-- 必要な作業 A --
マイナンバーカードのiPhone搭載に関する記事のうち、「そればかりかiPhoneのGPS」で始まる段落を、主要な事実を残したまま箇条書きに改めてください。
-- 必要な作業 B --
マイナンバーカードのiPhone搭載に関する記事から、「デジタル担当大臣は過日、首相」で始まり「先行開始が予告されています。」に至るまでの部分を、一字一句変えずに書き写してください。

-- 本文の一部 --
====================

マイナカードがiPhoneでも使える?!
デジタル担当大臣は過日、首相と米アップル社CEOのティム・クック氏とのビデオ会談に同席。
席上iPhoneへの『マイナンバーカード』機能の搭載に向け、緊密に連携することを確認。具体的スケジュールとして「確定申告の時期には間に合わないが、来春ということでしっかりやっていく」と述べられたことが報じられています。
将来像
iPhoneへの搭載についてはAndroidフォンではすでに実現している電子証明書やマイナカード券面記載事項も搭載する方向で調整中。たとえば「保有する国家資格証明書などスマートフォン上に表示可能」との発言が出ています。スマートフォン搭載の保険証の開始時期に関しても来春以降、すみやかに一部医療機関にて先行開始が予告されています。
機能の拡充
現在マイナカード券面には「氏名」「住所」「生年月日」「性別」「マイナンバー」「顔写真」が記載され、こうした属性情報をスマートフォンにおいても搭載すべく、改正法案が参議院にて審議中であり、改正法案が可決成立すればユーザー了承のもとで自己証明する際、民間サービスの本人確認など「スマホマイナカード」として使えるようになり、利便性は格段に上がります。
またたとえば「Apple Wallet」サービスではクレジット、交通系カード等と連携した決済が可能となっていますが、今回これに加え公的身分証明書機能が追加されることになり、これは米国以外では日本だけ。電子証明書や属性証明機能(券面記載事項の表示)によるサポートが受けられる可能性が高まっています。またデジタル庁からはiPhoneのマイナンバーカード機能については1人あたり1台限定とする方針が示されています。
課題への対処は
たとえば問題となった偽造マイナカードを用いた不正使用などの悪用ケース。地方議員の携帯電話が勝手に機種変更(SIMカードの再発行)され、電子決済で多額を使い込まれる事件は記憶に新しいものです。このため不正を防ぐには、カードに内蔵されたICチップから券面情報を読み出す確認作業が欠かせません。正式なマイナカードでは、顔写真を含む券面記載情報がデータとして保存され、情報は所定の方法で読み出せるのです。
iPhoneに格納されるマイナカードに関しては、データ読み出し時における「Face ID」「Touch ID」を用いた生体認証が必須、暗証番号の盗難の恐れは限りなく低いものと言えます。たとえば紛失したマイナカードを悪用して写真を差し替えられるリスクもiPhoneなら生体認証を突破できない限り、不正使用は不可能です。
そればかりかiPhoneのGPS「探す」機能を用いて紛失や盗難時にも捜索できるメリットもあります。また個人情報が悪用されないよう遠隔操作で初期化(リモートワイプ)も可能です。
他にもある高いメリット
たとえば今冬の能登半島地震では、持病のある被災者がマイナ保険証を使い、通常であれば薬局や院内から探さないと見つからない過去に処方された薬歴をシステムから確認、スムーズに薬を処方してもらえた実績があります。近い将来、医療従事者の不足から医療機関同士のシステム連携が欠かせなくなる事態が予測されており、カルテや特定健康診断情報を共有しやすいマイナ保険証を介した仕組みは時代の要請とも言えるのです。

====================

保存済みデータ:

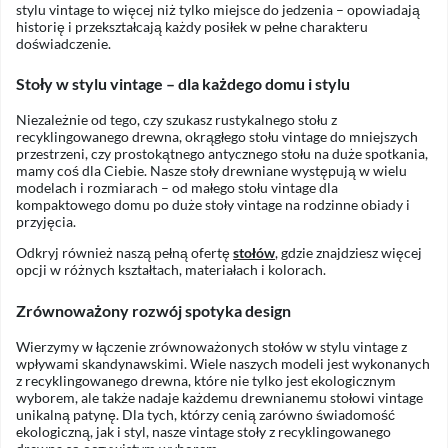
stylu vintage to więcej niż tylko miejsce do jedzenia – opowiadają
historię i przekształcają każdy posiłek w pełne charakteru
doświadczenie.
Stoły w stylu vintage – dla każdego domu i stylu
Niezależnie od tego, czy szukasz rustykalnego stołu z
recyklingowanego drewna, okrągłego stołu vintage do mniejszych
przestrzeni, czy prostokątnego antycznego stołu na duże spotkania,
mamy coś dla Ciebie. Nasze stoły drewniane występują w wielu
modelach i rozmiarach – od małego stołu vintage dla
kompaktowego domu po duże stoły vintage na rodzinne obiady i
przyjęcia.
Odkryj również naszą pełną ofertę
stołów
, gdzie znajdziesz więcej
opcji w różnych kształtach, materiałach i kolorach.
Zrównoważony rozwój spotyka design
Wierzymy w łączenie zrównoważonych stołów w stylu vintage z
wpływami skandynawskimi. Wiele naszych modeli jest wykonanych
z recyklingowanego drewna, które nie tylko jest ekologicznym
wyborem, ale także nadaje każdemu drewnianemu stołowi vintage
unikalną patynę. Dla tych, którzy cenią zarówno świadomość
ekologiczną, jak i styl, nasze vintage stoły z recyklingowanego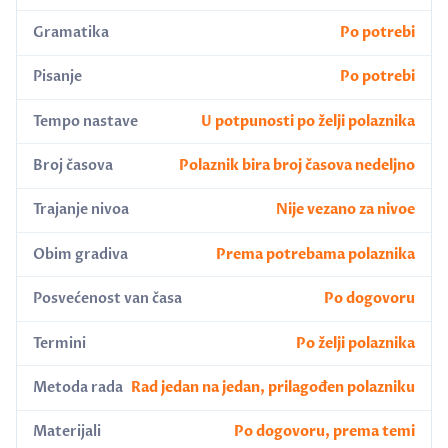
Gramatika
Po potrebi
Pisanje
Po potrebi
Tempo nastave
U potpunosti po želji polaznika
Broj časova
Polaznik bira broj časova nedeljno
Trajanje nivoa
Nije vezano za nivoe
Obim gradiva
Prema potrebama polaznika
Posvećenost van časa
Po dogovoru
Termini
Po želji polaznika
Metoda rada
Rad jedan na jedan, prilagođen polazniku
Materijali
Po dogovoru, prema temi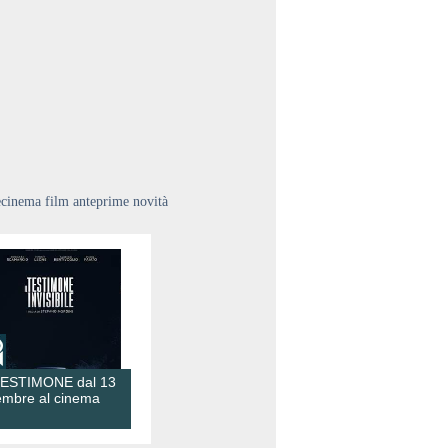
ecinema film anteprime novità
TESTIMONE dal 13
embre al cinema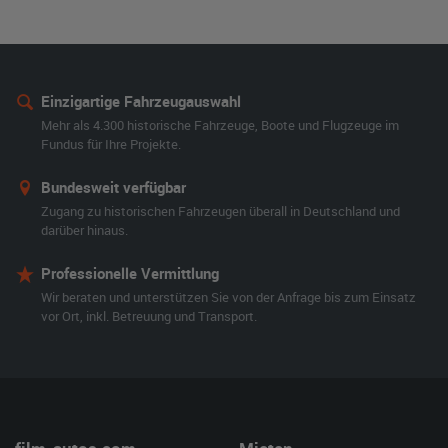
Einzigartige Fahrzeugauswahl
Mehr als 4.300 historische Fahrzeuge, Boote und Flugzeuge im
Fundus für Ihre Projekte.
Bundesweit verfügbar
Zugang zu historischen Fahrzeugen überall in Deutschland und
darüber hinaus.
Professionelle Vermittlung
Wir beraten und unterstützen Sie von der Anfrage bis zum Einsatz
vor Ort, inkl. Betreuung und Transport.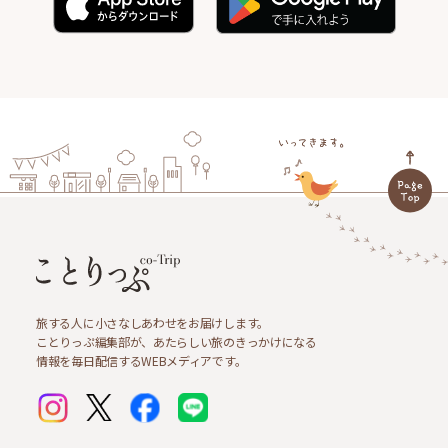
旅する人に小さなしあわせをお届けします。
ことりっぷ編集部が、あたらしい旅のきっかけになる
情報を毎日配信するWEBメディアです。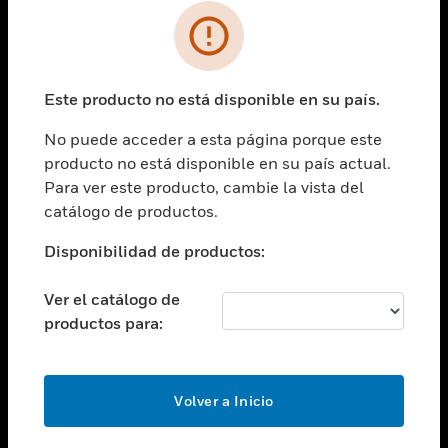
SOLUCIONES
Cambiar vista
INDUSTRIAS
Este producto no está disponible en su país.
Cambiar vista
ASISTENCIA
No puede acceder a esta página porque este
Cambiar vista
producto no está disponible en su país actual.
CARRERAS PROFESIONALES
Para ver este producto, cambie la vista del
Cambiar vista
catálogo de productos.
EMPRESA
Disponibilidad de productos:
Cambiar vista
CONTACTO
Ver el catálogo de
Cambiar vista
productos para:
LEGAL
Cambiar vista
SÍGANOS
Volver a Inicio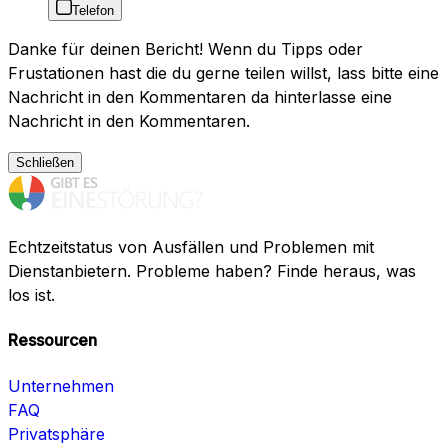
Telefon
Danke für deinen Bericht! Wenn du Tipps oder
Frustationen hast die du gerne teilen willst, lass bitte eine
Nachricht in den Kommentaren da hinterlasse eine
Nachricht in den Kommentaren.
Schließen
Echtzeitstatus von Ausfällen und Problemen mit
Dienstanbietern. Probleme haben? Finde heraus, was
los ist.
Ressourcen
Unternehmen
FAQ
Privatsphäre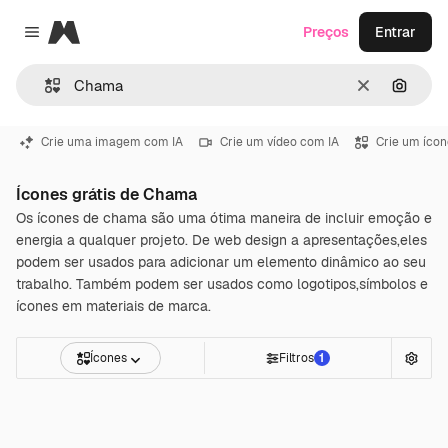
Magnific
Preços
Entrar
Close menu
Limpar
Pesqui
Crie uma imagem com IA
Crie um vídeo com IA
Crie um ícon
Ícones grátis de Chama
Os ícones de chama são uma ótima maneira de incluir emoção e
energia a qualquer projeto. De web design a apresentações,eles
podem ser usados para adicionar um elemento dinâmico ao seu
trabalho. Também podem ser usados como logotipos,símbolos e
ícones em materiais de marca.
Ícones
Filtros
1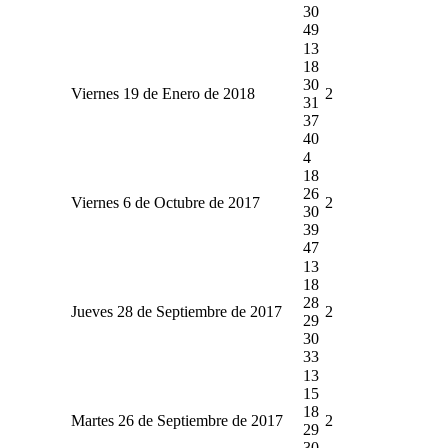
30
49
13
18
30
Viernes 19 de Enero de 2018
2
31
37
40
4
18
26
Viernes 6 de Octubre de 2017
2
30
39
47
13
18
28
Jueves 28 de Septiembre de 2017
2
29
30
33
13
15
18
Martes 26 de Septiembre de 2017
2
29
30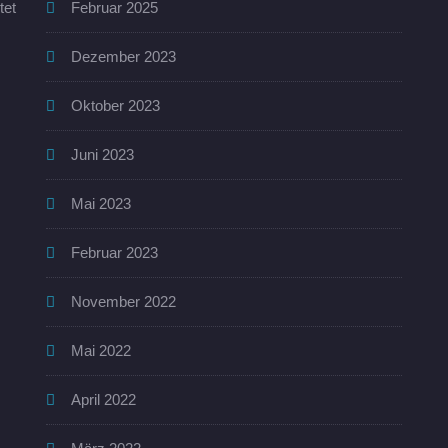
tet
Februar 2025
Dezember 2023
Oktober 2023
Juni 2023
Mai 2023
Februar 2023
November 2022
Mai 2022
April 2022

====================

-- 解答内容 A --
・紛失や盗難の際には、iPhoneのGPS「探す」機能で捜索できます。
・個人情報が悪用されないよう、遠隔操作で初期化(リモートワイプ)することも可能です。

-- 解答内容 B --
デジタル担当大臣は過日、首相と米アップル社CEOのティム・クック氏とのビデオ会談に同席。
席上iPhoneへの『マイナンバーカード』機能の搭載に向け、緊密に連携することを確認。具体的スケジュールとして「確定申告の時期には間に合わないが、来春ということでしっかりやっていく」と述べられたことが報じられています。
将来像
iPhoneへの搭載についてはAndroidフォンではすでに実現している電子証明書やマイナカード券面記載事項も搭載する方向で調整中。たとえば「保有する国家資格証明書などスマートフォン上に表示可能」との発言が出ています。スマートフォン搭載の保険証の開始時期に関しても来春以降、すみやかに一部医療機関にて先行開始が予告されています。